• [TASK SET]:
**A.** In the passage on palliative care for people experiencing homelessness, what position does Sarah Sandall hold?
**B.** Duplicate part of the passage on palliative care for people experiencing homelessness. Begin at the words "At Murrays House, Stonechild" and stop after "and addiction issues.".
**C.** Finish out the next part of the passage on palliative care for people experiencing homelessness, continuing from its last sentence.

SELECTED PASSAGE: Begin

At Murrays House, Stonechild has an accessible private room, regular home health care from Alberta Health Services, and caseworkers that understand the complexities of caring for people struggling with mental health and addiction issues.

At both Murray’s House and The Clayton staff build bonds with residents and provide a warm atmosphere where people feel at home.

“We have people that have time and work with residents one on one, not just providing basics and medication,” says Sarah Sandall, Housing Manager with Alpha House. “Hospitals aren’t fun, they’re noisy, you’re hooked up to things, it’s not your own space. It’s the ability to have your family come and create that in your own space”

This care takes incredible coordination between several organizations.

“Coordination among agencies is important because time is critical when offering palliative care. Agencies have different mandates and when people experiencing homelessness try to navigate these organizations on their own, their time in homelessness increases,” says Candise Latham, with the Calgary Homeless Foundation. “Coordination between agencies allows people to access resources more quickly, and Calgary Homeless Foundation provides the backbone for this coordinated effort through placement committee meetings that match people with the care they need.”

SELECTED PASSAGE: End
SOURCE DATA: Begin

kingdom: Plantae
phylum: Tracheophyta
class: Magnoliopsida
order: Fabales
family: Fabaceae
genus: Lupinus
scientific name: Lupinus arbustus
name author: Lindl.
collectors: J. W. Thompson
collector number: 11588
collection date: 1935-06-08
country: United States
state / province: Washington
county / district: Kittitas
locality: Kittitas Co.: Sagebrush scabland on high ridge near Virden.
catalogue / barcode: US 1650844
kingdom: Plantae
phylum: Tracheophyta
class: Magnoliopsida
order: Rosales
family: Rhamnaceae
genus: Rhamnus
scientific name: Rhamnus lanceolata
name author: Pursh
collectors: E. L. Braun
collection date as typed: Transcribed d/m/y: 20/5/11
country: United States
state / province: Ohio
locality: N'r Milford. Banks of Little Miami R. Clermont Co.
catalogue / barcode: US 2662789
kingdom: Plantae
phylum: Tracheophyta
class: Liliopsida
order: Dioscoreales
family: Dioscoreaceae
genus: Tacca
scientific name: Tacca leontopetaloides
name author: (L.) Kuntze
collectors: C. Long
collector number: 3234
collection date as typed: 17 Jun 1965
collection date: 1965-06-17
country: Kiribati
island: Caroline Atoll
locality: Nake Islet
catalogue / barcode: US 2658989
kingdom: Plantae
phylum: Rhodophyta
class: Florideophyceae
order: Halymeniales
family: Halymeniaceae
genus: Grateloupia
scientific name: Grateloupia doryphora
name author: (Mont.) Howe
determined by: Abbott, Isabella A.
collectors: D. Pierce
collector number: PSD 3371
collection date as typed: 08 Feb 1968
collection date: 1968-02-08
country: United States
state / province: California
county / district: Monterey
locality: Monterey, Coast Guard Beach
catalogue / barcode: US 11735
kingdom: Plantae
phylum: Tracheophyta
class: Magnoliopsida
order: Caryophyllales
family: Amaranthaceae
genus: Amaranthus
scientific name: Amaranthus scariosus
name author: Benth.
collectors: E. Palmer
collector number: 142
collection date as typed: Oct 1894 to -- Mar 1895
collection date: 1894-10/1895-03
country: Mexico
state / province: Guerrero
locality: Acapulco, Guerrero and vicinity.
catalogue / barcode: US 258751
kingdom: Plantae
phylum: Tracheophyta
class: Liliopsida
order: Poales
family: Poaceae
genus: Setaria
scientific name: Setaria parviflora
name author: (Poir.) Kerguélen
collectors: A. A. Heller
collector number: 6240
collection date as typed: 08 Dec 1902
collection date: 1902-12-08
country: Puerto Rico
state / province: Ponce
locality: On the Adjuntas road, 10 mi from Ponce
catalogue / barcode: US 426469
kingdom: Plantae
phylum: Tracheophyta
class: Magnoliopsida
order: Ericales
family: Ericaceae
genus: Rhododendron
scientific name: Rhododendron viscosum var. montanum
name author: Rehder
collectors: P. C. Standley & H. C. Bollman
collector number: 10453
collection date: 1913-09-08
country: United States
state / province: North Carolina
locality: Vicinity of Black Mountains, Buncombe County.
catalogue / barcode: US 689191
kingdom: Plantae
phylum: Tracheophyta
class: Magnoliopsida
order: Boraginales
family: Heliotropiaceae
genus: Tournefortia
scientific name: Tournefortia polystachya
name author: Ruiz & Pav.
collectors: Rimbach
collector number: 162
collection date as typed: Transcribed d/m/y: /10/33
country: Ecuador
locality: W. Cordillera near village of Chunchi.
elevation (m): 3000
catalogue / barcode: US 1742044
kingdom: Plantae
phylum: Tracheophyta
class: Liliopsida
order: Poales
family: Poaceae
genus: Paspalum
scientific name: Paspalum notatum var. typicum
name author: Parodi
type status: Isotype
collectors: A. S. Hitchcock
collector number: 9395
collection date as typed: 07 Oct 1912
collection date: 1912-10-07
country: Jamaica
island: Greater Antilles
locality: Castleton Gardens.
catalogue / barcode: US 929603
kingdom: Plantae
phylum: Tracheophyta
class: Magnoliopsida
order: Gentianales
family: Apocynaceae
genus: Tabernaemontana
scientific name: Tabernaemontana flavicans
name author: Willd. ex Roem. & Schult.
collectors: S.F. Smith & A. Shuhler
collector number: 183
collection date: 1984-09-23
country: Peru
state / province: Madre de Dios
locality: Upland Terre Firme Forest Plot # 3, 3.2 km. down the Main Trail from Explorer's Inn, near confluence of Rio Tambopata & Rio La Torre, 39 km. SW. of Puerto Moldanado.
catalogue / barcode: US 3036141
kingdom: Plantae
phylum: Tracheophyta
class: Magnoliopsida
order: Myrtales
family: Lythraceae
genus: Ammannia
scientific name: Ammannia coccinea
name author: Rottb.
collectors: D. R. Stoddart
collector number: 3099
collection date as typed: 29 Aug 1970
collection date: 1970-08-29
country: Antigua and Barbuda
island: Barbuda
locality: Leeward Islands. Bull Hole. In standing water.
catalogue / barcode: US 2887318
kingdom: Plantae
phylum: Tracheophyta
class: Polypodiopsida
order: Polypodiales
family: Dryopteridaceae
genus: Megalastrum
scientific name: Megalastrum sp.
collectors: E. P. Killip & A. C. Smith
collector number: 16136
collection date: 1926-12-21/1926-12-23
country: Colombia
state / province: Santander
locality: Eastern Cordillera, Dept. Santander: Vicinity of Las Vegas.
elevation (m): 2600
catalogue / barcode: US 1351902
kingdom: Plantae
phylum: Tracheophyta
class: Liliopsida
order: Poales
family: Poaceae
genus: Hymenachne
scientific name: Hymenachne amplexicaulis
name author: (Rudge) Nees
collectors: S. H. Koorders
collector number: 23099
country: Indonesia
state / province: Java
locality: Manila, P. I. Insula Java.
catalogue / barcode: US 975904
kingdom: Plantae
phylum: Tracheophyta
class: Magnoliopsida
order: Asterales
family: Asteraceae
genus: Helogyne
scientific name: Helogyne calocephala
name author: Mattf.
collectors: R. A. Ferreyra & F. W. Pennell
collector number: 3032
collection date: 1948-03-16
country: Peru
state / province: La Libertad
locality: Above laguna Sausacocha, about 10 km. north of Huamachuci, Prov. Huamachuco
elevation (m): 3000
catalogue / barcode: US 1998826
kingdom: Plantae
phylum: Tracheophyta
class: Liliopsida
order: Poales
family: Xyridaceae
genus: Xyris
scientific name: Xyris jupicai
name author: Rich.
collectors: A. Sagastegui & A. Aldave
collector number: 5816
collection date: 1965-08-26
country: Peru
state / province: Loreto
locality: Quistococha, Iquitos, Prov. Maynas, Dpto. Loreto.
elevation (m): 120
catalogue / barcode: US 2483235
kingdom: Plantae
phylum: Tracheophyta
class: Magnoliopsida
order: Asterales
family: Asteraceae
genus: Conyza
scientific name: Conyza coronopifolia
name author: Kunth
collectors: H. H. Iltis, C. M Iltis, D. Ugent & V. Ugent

SOURCE DATA: End

• [ANSWER SET]:
**A.** Housing Manager with Alpha House

**B.**
At Murrays House, Stonechild has an accessible private room, regular home health care from Alberta Health Services, and caseworkers that understand the complexities of caring for people struggling with mental health and addiction issues.

**C.**
After months in the palliative care unit, with a safe place to sleep, regular meals, and reliable health care Violet Stonechild has improved.

“I’ve been I’ve been getting all good treatment, you know, they’ve been right on the ball. I’m not gonna give up yet, I’ve got grandkids to see.” – Violet Stonechild

Her health has improved so much that her medical needs have stabilized. Stonechild has reconnected with family and is now in long-term supportive housing at Murray’s House.

She even dreams of getting her own apartment someday with a few friends.

“Seeing her steps along her journey at end of life has been extraordinary,” says Murray’s house LPN Troy Speechly. “I came in the other day and she’s up in the kitchen making stew for the rest of the residents here. Whereas when I’d first met her, she was laying in her bed almost all the time and not really doing much else. Giving her that sense of community is so important.”

While Stonechild’s cancer is being well managed, the palliative unit is always quickly filled with new patients. The needs for hospice care for homeless populations are great. Greater than two small units can currently handle on their own.

While most major Canadian cities have a palliative program for people experiencing homelessness, Calgary lags behind.

“Demand in Calgary is quite high, and we know that there’s a need, but we don’t seem to have enough beds to meet that need. So oftentimes, we’re getting referrals from different parts of Alberta but we just don’t have a place for them in Calgary.” – Stephanie Milla, The Sharp Foundation.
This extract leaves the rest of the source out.